TASK BRIEF.
Pictures should be omitted; restate word for word the lines from the one holding "Add a lens line after" through the last line of the entries below.
# # # #
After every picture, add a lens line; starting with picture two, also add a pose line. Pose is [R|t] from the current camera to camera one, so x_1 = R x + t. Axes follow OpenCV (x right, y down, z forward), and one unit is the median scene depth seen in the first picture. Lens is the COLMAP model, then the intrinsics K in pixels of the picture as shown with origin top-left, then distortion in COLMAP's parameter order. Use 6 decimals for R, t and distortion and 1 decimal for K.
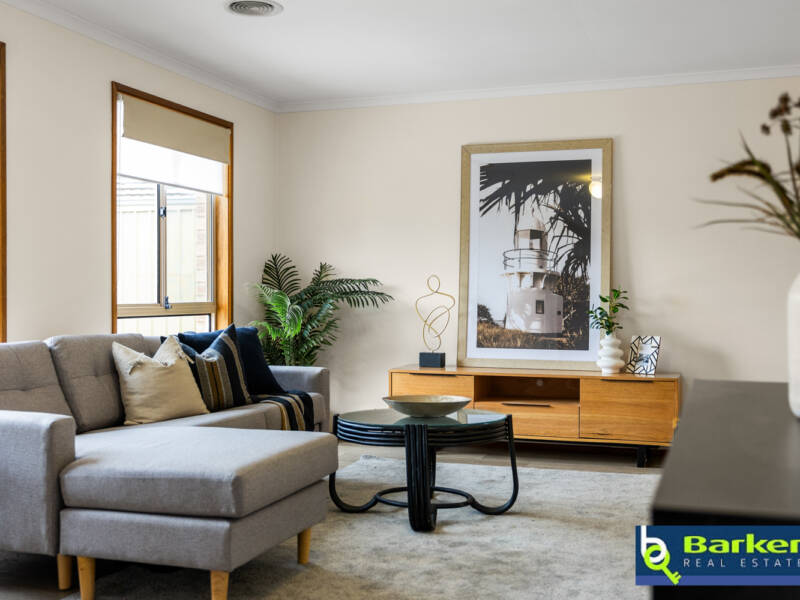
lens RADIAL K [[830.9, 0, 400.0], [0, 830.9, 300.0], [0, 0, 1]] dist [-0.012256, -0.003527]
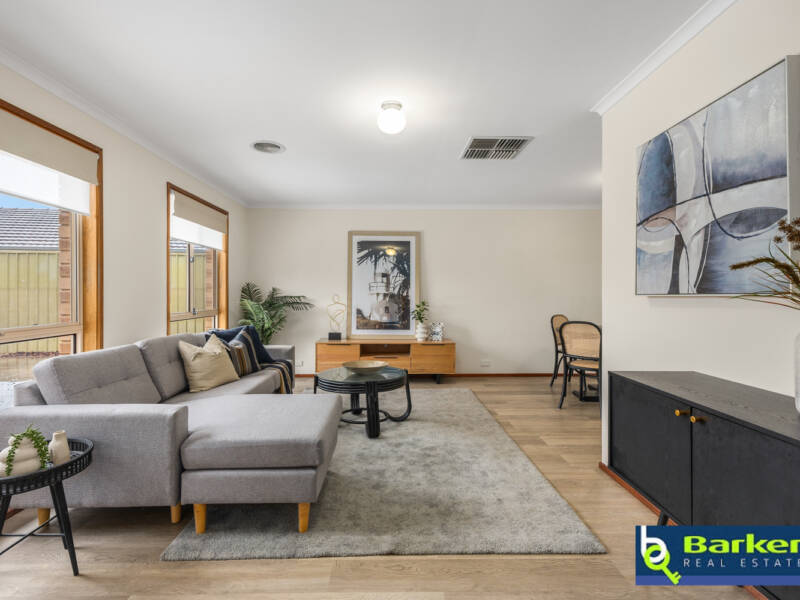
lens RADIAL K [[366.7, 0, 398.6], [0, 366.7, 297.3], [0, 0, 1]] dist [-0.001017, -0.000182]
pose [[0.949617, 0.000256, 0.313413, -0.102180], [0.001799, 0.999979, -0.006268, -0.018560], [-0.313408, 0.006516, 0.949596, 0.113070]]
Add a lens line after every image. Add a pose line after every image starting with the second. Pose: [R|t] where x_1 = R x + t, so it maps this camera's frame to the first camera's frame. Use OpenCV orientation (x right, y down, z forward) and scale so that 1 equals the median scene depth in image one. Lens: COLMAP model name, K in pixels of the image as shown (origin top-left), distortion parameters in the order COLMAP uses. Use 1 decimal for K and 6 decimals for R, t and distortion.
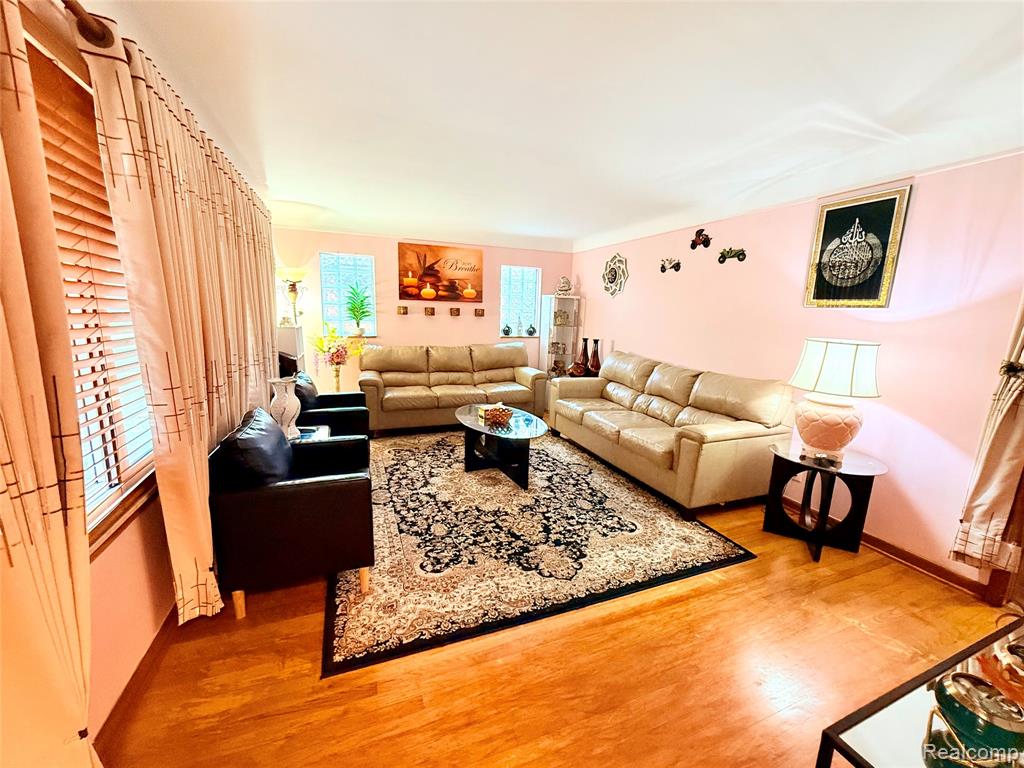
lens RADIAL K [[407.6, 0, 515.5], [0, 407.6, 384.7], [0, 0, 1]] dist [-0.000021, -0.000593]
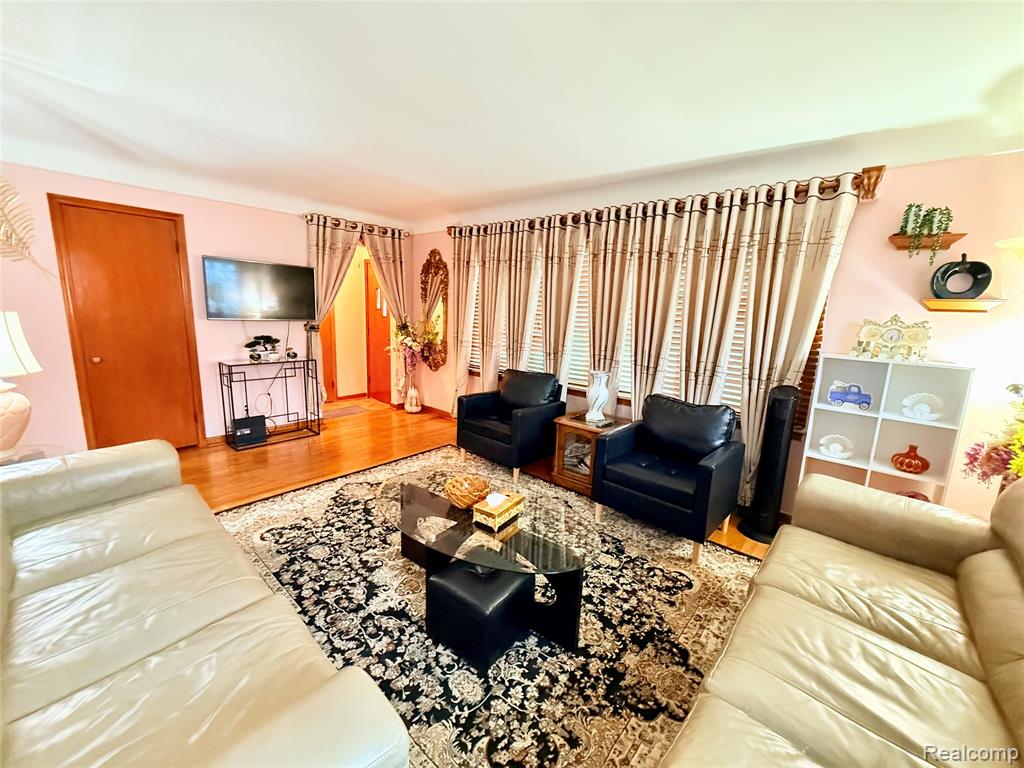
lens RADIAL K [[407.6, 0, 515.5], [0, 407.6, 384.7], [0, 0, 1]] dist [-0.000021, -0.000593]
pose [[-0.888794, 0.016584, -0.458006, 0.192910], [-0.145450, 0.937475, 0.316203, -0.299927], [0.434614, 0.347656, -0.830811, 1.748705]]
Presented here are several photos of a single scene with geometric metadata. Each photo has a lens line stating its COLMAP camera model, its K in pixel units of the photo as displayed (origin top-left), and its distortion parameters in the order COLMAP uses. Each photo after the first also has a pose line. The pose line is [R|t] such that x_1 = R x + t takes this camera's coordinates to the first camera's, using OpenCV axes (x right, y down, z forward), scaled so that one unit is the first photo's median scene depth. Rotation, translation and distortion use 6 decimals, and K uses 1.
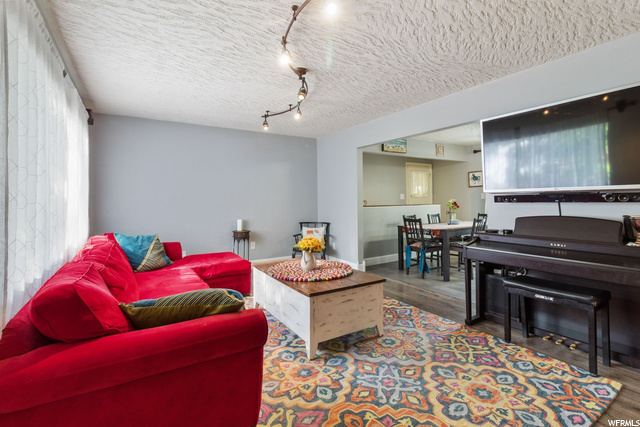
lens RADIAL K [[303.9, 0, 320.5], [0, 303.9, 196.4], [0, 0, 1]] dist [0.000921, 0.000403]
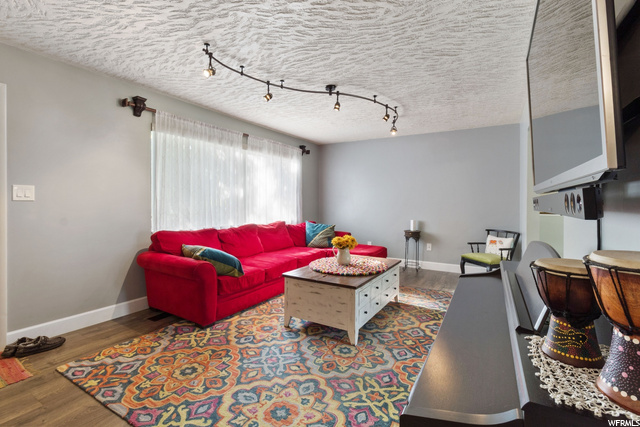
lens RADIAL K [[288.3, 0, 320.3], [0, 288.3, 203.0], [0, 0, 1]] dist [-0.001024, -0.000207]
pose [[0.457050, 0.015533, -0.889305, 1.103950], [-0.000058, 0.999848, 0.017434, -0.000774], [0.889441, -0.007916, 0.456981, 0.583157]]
# # # #
RESPONSE TO THE EXERCISE.
Add a lens line after every image. Add a pose line after every image starting with the second. Pose: [R|t] where x_1 = R x + t, so it maps this camera's frame to the first camera's frame. Use OpenCV orientation (x right, y down, z forward) and scale so that 1 equals the median scene depth in image one. Lens: COLMAP model name, K in pixels of the image as shown (origin top-left), distortion parameters in the order COLMAP uses. Use 1 decimal for K and 6 decimals for R, t and distortion.
lens RADIAL K [[407.6, 0, 515.5], [0, 407.6, 384.7], [0, 0, 1]] dist [-0.000021, -0.000593]
lens RADIAL K [[407.6, 0, 515.5], [0, 407.6, 384.7], [0, 0, 1]] dist [-0.000021, -0.000593]
pose [[-0.888794, 0.016584, -0.458006, 0.192910], [-0.145450, 0.937475, 0.316203, -0.299927], [0.434614, 0.347656, -0.830811, 1.748705]]
Presented here are several photos of a single scene with geometric metadata. Each photo has a lens line stating its COLMAP camera model, its K in pixel units of the photo as displayed (origin top-left), and its distortion parameters in the order COLMAP uses. Each photo after the first also has a pose line. The pose line is [R|t] such that x_1 = R x + t takes this camera's coordinates to the first camera's, using OpenCV axes (x right, y down, z forward), scaled so that one unit is the first photo's median scene depth. Rotation, translation and distortion use 6 decimals, and K uses 1.
lens RADIAL K [[303.9, 0, 320.5], [0, 303.9, 196.4], [0, 0, 1]] dist [0.000921, 0.000403]
lens RADIAL K [[288.3, 0, 320.3], [0, 288.3, 203.0], [0, 0, 1]] dist [-0.001024, -0.000207]
pose [[0.457050, 0.015533, -0.889305, 1.103950], [-0.000058, 0.999848, 0.017434, -0.000774], [0.889441, -0.007916, 0.456981, 0.583157]]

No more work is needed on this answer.